Ubisoft Inc.’s Call of Juarez: The Cartel for Sony Corp.’s Playstation 3 and Microsoft Corp.’s Xbox 360is a standard first-person shooter that handcuffs an average drug bust campaign to a solid online multiplayer mode.
In Call of Juarez: The Cartel, a U.S. task force must take down a Mexican drug cartel in Los Angeles. Users can choose one of three agents to trek solo or co-op with two additional players.
Controls are mediocre with standard trigger fire, grenade, and reload access. Aim can be foggy due to a focus effect that can blur immediate vision. Movement can be crippling with a subpar cover system and limited jump height.
Missions include varied locations, from mountainous terrain to inner city slums to high-speed car chases. Mission structure can pace the game slower than need be, with sporadic firefights that require a long distance run to the next shootout. In addition, the car chase sequences are hampered with a limited in-car driving view.

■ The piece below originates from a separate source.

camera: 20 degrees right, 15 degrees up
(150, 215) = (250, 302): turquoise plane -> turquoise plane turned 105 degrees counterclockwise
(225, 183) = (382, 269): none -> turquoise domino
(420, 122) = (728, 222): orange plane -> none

Certain missions include an extra secret agenda to obtain items or observe actions that can earn the user XP or new abilities.
The enemy AI is average with constant strafing and cover ability.

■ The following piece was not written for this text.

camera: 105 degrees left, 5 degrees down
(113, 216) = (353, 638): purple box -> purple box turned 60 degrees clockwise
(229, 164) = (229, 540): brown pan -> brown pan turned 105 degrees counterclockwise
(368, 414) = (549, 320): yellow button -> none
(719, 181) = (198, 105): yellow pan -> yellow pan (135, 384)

Co-op functionality can be initiated at any time with users starting a pre-level lobby where each user can define a loadout. Gun selection ranges from pistols to shotguns to machine guns.

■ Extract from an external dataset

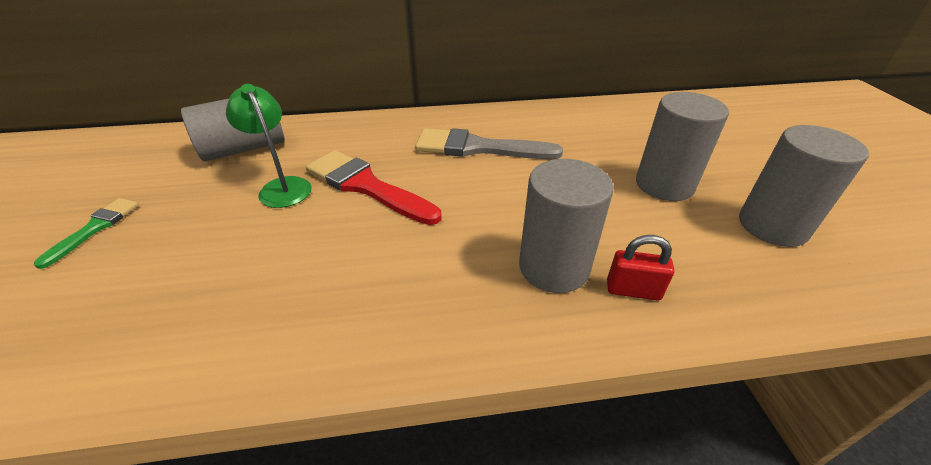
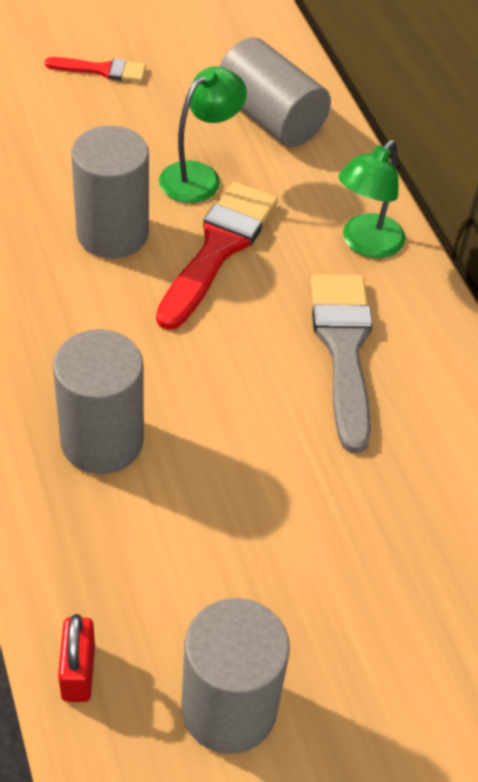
camera: 75 degrees right, 10 degrees up
(95, 228) = (102, 70): green brush -> red brush
(391, 129) = (366, 244): none -> green lamp
(633, 290) = (75, 516): red padlock -> red padlock (78, 672)
(664, 185) = (305, 583): grey cylinder -> grey cylinder (112, 233)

Online multiplayer is a superior shootout experience with up to 12 players. Mission scenarios include multi-part objectives between cops and gangsters. Objectives can include guarding an area, breaching a location, and placing explosives within a time limit. The fight between other players offers competition, teamwork, and enemy reaction that isn’t found in the campaign.
The graphics engine is decent at 30 frames-per-second. Characters and locations are very detailed and nicely relay all parts of Los Angeles. The entire game includes a hazy overlay that can make it difficult to see enemies in certain lighting conditions. The sound engine is adequate with cinematic profanity-laced dialogue that is over-the-top and not taken seriously.
Call of Juarez: The Cartel can’t muster a well-oiled solo campaign, but the online multiplayer mode between cops and gangsters may be enough to find recruits to end the drug war.